Apart from “Not applicable”, the codes listed here are standard Statistics Canada codes used in all their datasets and can be found in any Statistics Canada dataset documentation[3].

 

So given that we had three cases of missing data within our group of 21 respondents, are the percentages reported in the previous sub-section’s Table 2.2 in Example 2.2 (C) valid to use?

 

Watch Out!! #4… for Findings Based on Missing Data

 

This will be a short warning but it deserves it’s own scary-red Watch Out!! reiteration: do not trust analysis and findings that include missing cases as they would be distorted and unreliable. Missing data is exactly that – missing. It simply does not exist. As a beginner researcher, always make sure you have dropped (i.e., excluded) any missing cases before analyzing your data and reporting any results.

 

Considering that Table 2.2 did include missing data in the calculation of percentages, let us correct that by modifying it and including another column, valid percentages.

 

Example 2.2 (D) Hypothetical Data on Educational Attainment, Organized and with Relative Frequencies and Valid Percentages Added

Table 2.3 Educational Attainment by Frequency, Percent and Valid Percent

  Degree

  Frequency

Percent

Valid Percent

Valid    No degree 1 4.7 5.6
   Secondary/High School 6 28.6 33.3
   Associate’s 3 14.3 16.7
   Bachelor’s 5 23.8 27.8
   Master’s 2 9.5 11.1
   PhD 1 4.7 5.6
   Total Valid 18 85.6 100.0
Missing    Didn’t answer 3 14.3
   Total Missing 3 14.3
    TOTAL 21 100.0  

 

As you see in the modified Table 2.3 above, I have separated the missing cases from the valid cases (the cases for which we have educational attainment data). Since we have only 18 valid cases, we should use only those 18 cases for any calculations and analysis — and not the total of 21 cases (which includes the missing).
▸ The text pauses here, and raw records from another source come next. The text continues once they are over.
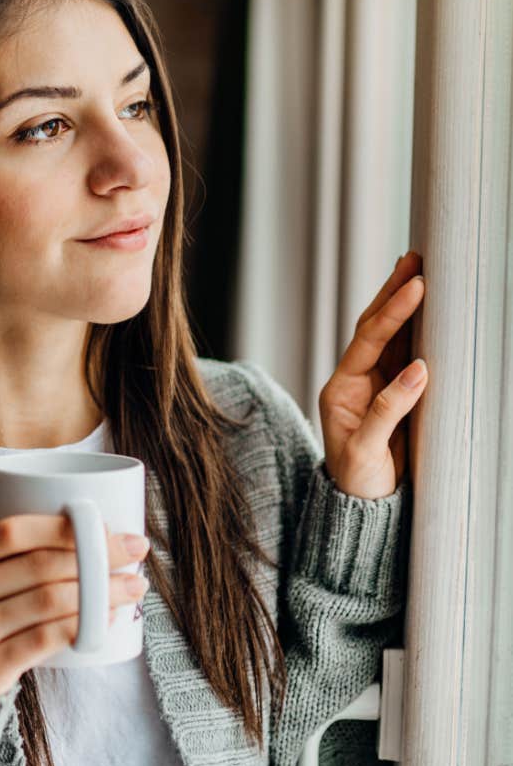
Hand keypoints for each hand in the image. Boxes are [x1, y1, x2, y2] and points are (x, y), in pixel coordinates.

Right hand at [0, 515, 149, 696]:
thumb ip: (16, 553)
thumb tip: (98, 531)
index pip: (14, 532)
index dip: (64, 526)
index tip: (108, 525)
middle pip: (40, 566)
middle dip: (97, 556)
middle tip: (135, 552)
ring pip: (49, 601)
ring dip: (102, 592)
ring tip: (133, 587)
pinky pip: (46, 639)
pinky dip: (83, 626)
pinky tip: (108, 618)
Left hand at [319, 250, 427, 498]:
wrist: (360, 507)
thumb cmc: (358, 482)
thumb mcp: (367, 451)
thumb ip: (389, 411)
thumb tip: (419, 370)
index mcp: (340, 390)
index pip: (368, 341)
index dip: (392, 313)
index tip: (416, 287)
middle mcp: (354, 381)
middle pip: (373, 327)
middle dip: (392, 292)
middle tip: (414, 258)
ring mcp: (372, 385)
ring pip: (389, 336)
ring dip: (402, 303)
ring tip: (417, 269)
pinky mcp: (391, 394)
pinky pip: (402, 353)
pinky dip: (414, 328)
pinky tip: (425, 308)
Thus, instead of having just

 

    \[\frac{f}{N}(100)=\frac{1}{21}(100)=0.047(100)=4.7\%\]

 

along with the rest of the categories’ percentages calculated in this way, we should calculate the categories’ valid percentages, discarding he three missing cases, like this:

 

    \[\frac{f}{N}(100)=\frac{1}{18}(100)=0.056(100)=5.6\%\]

 

(As usual, I only show you the calculation for the first category as the rest follow in the same way.)

 

Despite the fact that we do have the percentages based on missing data in the table, note that these – the valid percentages — are the only percentages you should use in your analysis and report in your findings.

 

Alright, you might say now, we added percentages and valid percentages to the simple frequencies, this surely means we have a complete frequency table by now.

 

Sorry, no, not yet. One thing remains.


  1. Depending on the particular data and particular situation, and assuming strong justification, researchers experienced in data analysis may have different options, such as estimation, imputation of means, etc. These, however, are beyond the scope of this text. The safest action for students/beginners to take remains dropping any missing cases from the analysis. See https://www.iriseekhout.com/missing-data/missing-data-methods/imputation-methods/ for a discussion.
  2. For example, if a respondent has indicated previously that they didn't smoke, a subsequent question about how often they smoked would make no sense; the respondent then would be "validly skipped" from answering this subsequent question.
  3. Currently, Statistics Canada uses 6, 96, 996, etc. for "Valid skip"; 7, 97, 997, etc. for "Don't know"; 8, 98, 998, etc. for "Refused"; and 9, 99, 999, etc. for "Not stated".